If the Covid jab is a late Christmas present it’s not one ready to instil joy straight out of the wrapper.
It’s more like a frustrating jigsaw puzzle, with thousands of moving pieces, some of which are missing entirely and have to be fashioned on the hoof.
Many people, beginning with the most in need, will be vaccinated in the next six months and that will help ease some of the burden of this pandemic.
But there will be inevitable problems, delays and controversy along the way.
If 2020 was Covid hell, this year is purgatory and no one can say how long we’ll have to spend there.
Dr Tony Holohan and the HSE are acutely aware of this. He has warned that we still need to see what impact the Covid jab will have on transmission and warned that this will only become ‘known as the year progresses’.
This vital component is one of the parts of the jigsaw that’s still missing.
If vaccines don’t prevent transmission, ongoing restrictions cannot be eased at all until enough people are inoculated to achieve herd immunity.

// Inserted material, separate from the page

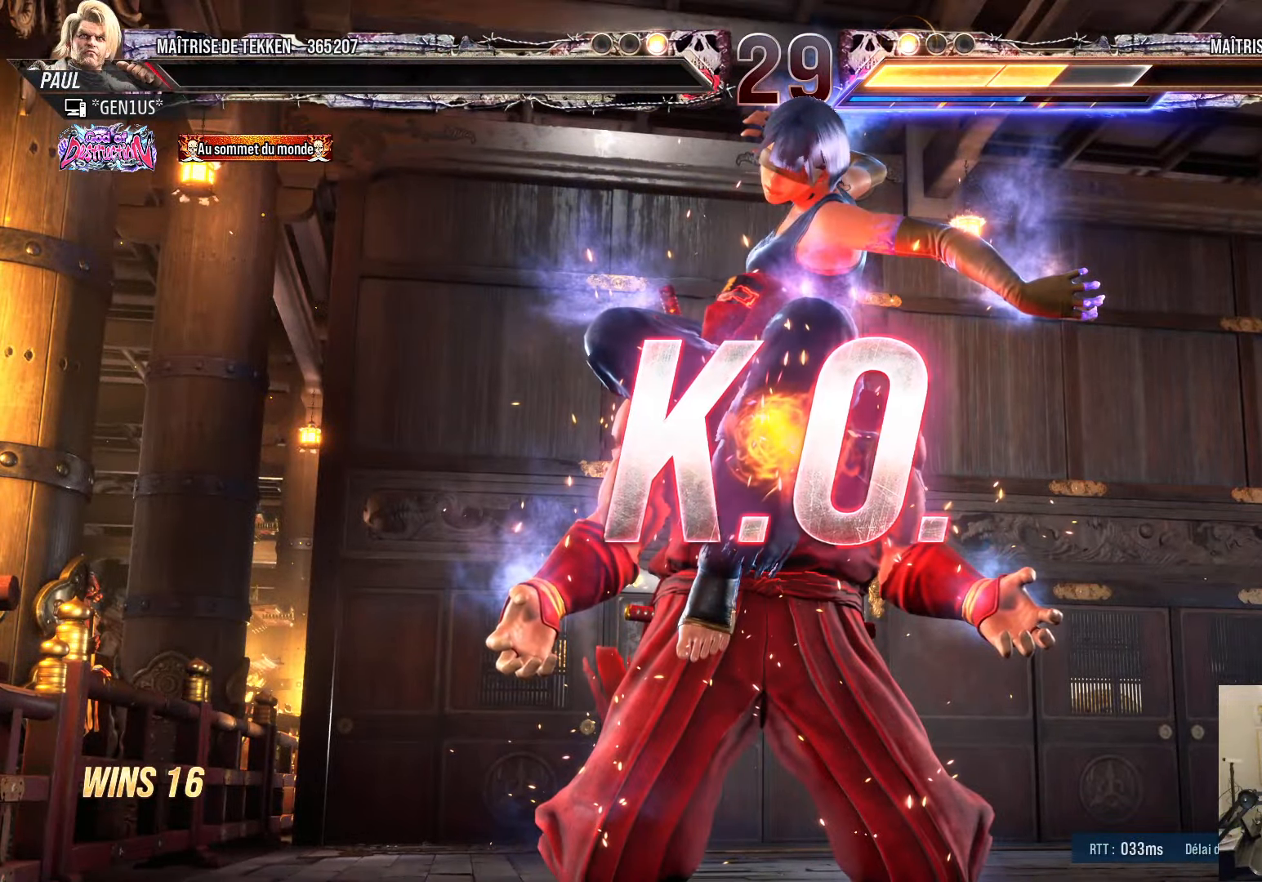
{"buttons": [], "left_stick": "center", "right_stick": "center", "events": []}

In the meantime, there’ll be no change in the requirement to wear face masks and social distance for months to come.
Asked how long it will take to move between priority groups once vaccination begins, the head of the Government’s vaccination task force, Professor Brian MacCraith was also cautious.
‘That depends on the approval dates and the schedule of delivery from the vaccine companies,’ he said.
So how long might that be? We can look abroad to glean an indication of how fast things might go.
In the US, Operation Warp Speed, aims to get nearly all Americans vaccinated by June.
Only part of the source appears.